ナナシはおもむろに立ち上がると、そのまま僕の胸に飛び込んできた。突然のことに驚きながらも、何とか彼女を受け止める。
「え、ちょっと、ナナシ!?」
「ピットってば、そんなこと言われたら断れるわけないよ!」
ナナシの声は震えていて、泣いているのかと思ったけれど違ったようだ。彼女は笑っていた。
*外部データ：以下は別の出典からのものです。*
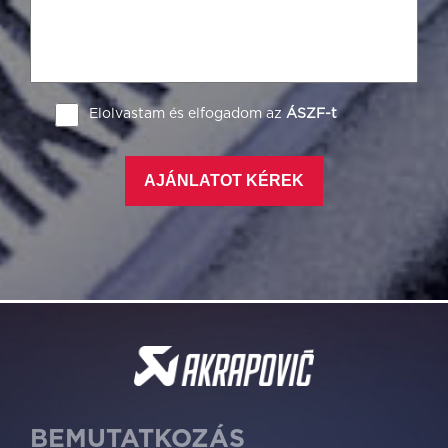
Elolvastam és elfogadom az
ÁSZF-t
AJÁNLATOT KÉREK
BEMUTATKOZÁS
「本当は私から告白しようと思ってたんだよ。なのに先に言われちゃった……私だって、ようやく覚悟を決めようとしてたんだから」
「えぇっ、そうだったの!?」
「うん。でも、ピットも同じ気持ちだったんだね。嬉しい……!」
そう言いながらナナシは僕の胸に顔を埋める。彼女の体温を感じていると、不思議と落ち着く。ああ、これが幸せっていうやつなのか。
ふと空を見上げると、雲一つ無い青空が広がり太陽が柔らかな光を降り注いでいた。まるで想いが成就したことを祝福してくれているみたいだ。本来祝福する側の天使である僕だけど、今だけはこの暖かさに浸らせてほしい。
***
こうして、突如僕の恋は実りました。夢じゃないかと疑ってしまうくらいだ。今僕とナナシは恋人として、甘やかな生活を送っている。
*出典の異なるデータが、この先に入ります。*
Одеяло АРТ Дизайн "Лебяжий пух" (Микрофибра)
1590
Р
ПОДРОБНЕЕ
彼女は今でも使用人の仕事の合間に僕に顔を見せに来たり、休日は一緒に出かけたりなんてことをしている。時々他のファイターからもイジられることはあったけど、逆に見せつけてやると段々からかわれなくなった。
パルテナ様も相変わらず僕をつついたりするけど、ナナシとのことについては静かに見守ってくれている。
「ピット、明日は海の方に行かない?」
「いいね! ナナシの手作り弁当……あったらもっと嬉しいかな、なんて」
「はいはい、おかずたくさん作るから絶対残さないでよ?」
こんな他愛のない会話でさえ気持ちが高揚してきて、思わず頬が緩んでしまう。そんな毎日がとても充実していて、僕は本当に幸せ者なんだと思う。隣りで嬉しそうに笑うナナシの笑顔を、僕はずっと守りたいと思い続けている。
ピットももし恋をしたら奥手だろうなって思う。